Change "Auf Lager" to "Vorrätig" in the lines from the one with "Присоединяйтесь" through the last line, and give those lines again with nothing else altered. Leave the pictures out of your answer.

┌─ RECORDS

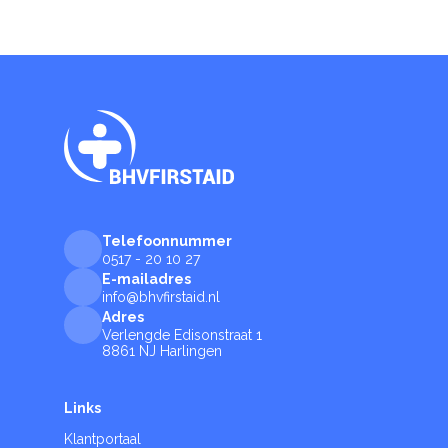
Telefoonnummer
0517 - 20 10 27
E-mailadres
info@bhvfirstaid.nl
Adres
Verlengde Edisonstraat 1
8861 NJ Harlingen
Links
Klantportaal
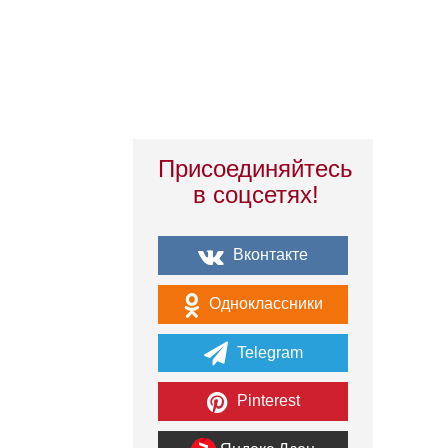
Присоединяйтесь
в соцсетях!
Вконтакте
Одноклассники
Telegram
Pinterest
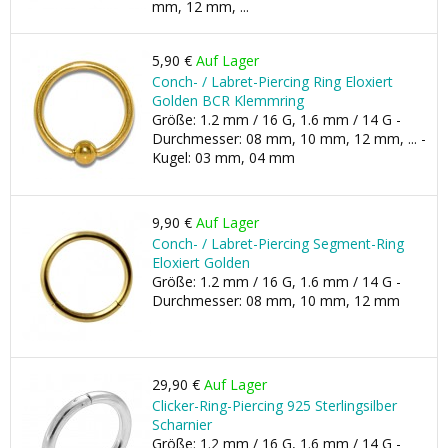
mm, 12 mm, ...
5,90 €
Auf Lager
Conch- / Labret-Piercing Ring Eloxiert
Golden BCR Klemmring
Größe: 1.2 mm / 16 G, 1.6 mm / 14 G -
Durchmesser: 08 mm, 10 mm, 12 mm, ... -
Kugel: 03 mm, 04 mm
9,90 €
Auf Lager
Conch- / Labret-Piercing Segment-Ring
Eloxiert Golden
Größe: 1.2 mm / 16 G, 1.6 mm / 14 G -
Durchmesser: 08 mm, 10 mm, 12 mm
29,90 €
Auf Lager
Clicker-Ring-Piercing 925 Sterlingsilber
Scharnier
Größe: 1.2 mm / 16 G, 1.6 mm / 14 G -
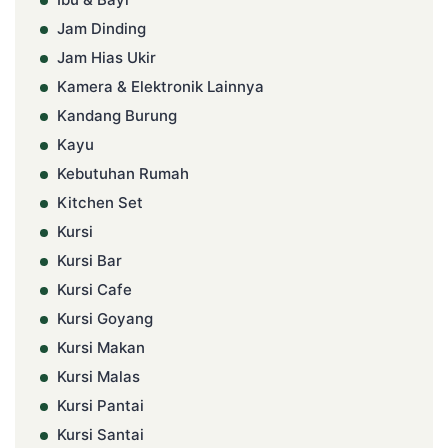
Jam Dinding
Jam Hias Ukir
Kamera & Elektronik Lainnya
Kandang Burung
Kayu
Kebutuhan Rumah
Kitchen Set
Kursi
Kursi Bar
Kursi Cafe
Kursi Goyang
Kursi Makan
Kursi Malas
Kursi Pantai
Kursi Santai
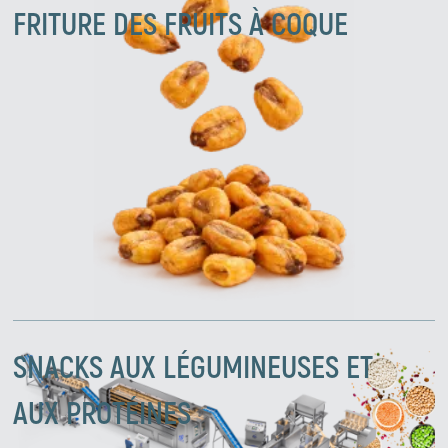
FRITURE DES FRUITS À COQUE
SNACKS AUX LÉGUMINEUSES ET
AUX PROTÉINES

└─

» **TASK ANSWER**:
Присоединяйтесь
в соцсетях!
Вконтакте
Одноклассники
Telegram
Pinterest
mm, 12 mm, ...
5,90 €
Vorrätig
Conch- / Labret-Piercing Ring Eloxiert
Golden BCR Klemmring
Größe: 1.2 mm / 16 G, 1.6 mm / 14 G -
Durchmesser: 08 mm, 10 mm, 12 mm, ... -
Kugel: 03 mm, 04 mm
9,90 €
Vorrätig
Conch- / Labret-Piercing Segment-Ring
Eloxiert Golden
Größe: 1.2 mm / 16 G, 1.6 mm / 14 G -
Durchmesser: 08 mm, 10 mm, 12 mm
29,90 €
Vorrätig
Clicker-Ring-Piercing 925 Sterlingsilber
Scharnier
Größe: 1.2 mm / 16 G, 1.6 mm / 14 G -
Jam Dinding
Jam Hias Ukir
Kamera & Elektronik Lainnya
Kandang Burung
Kayu
Kebutuhan Rumah
Kitchen Set
Kursi
Kursi Bar
Kursi Cafe
Kursi Goyang
Kursi Makan
Kursi Malas
Kursi Pantai
Kursi Santai
FRITURE DES FRUITS À COQUE
SNACKS AUX LÉGUMINEUSES ET
AUX PROTÉINES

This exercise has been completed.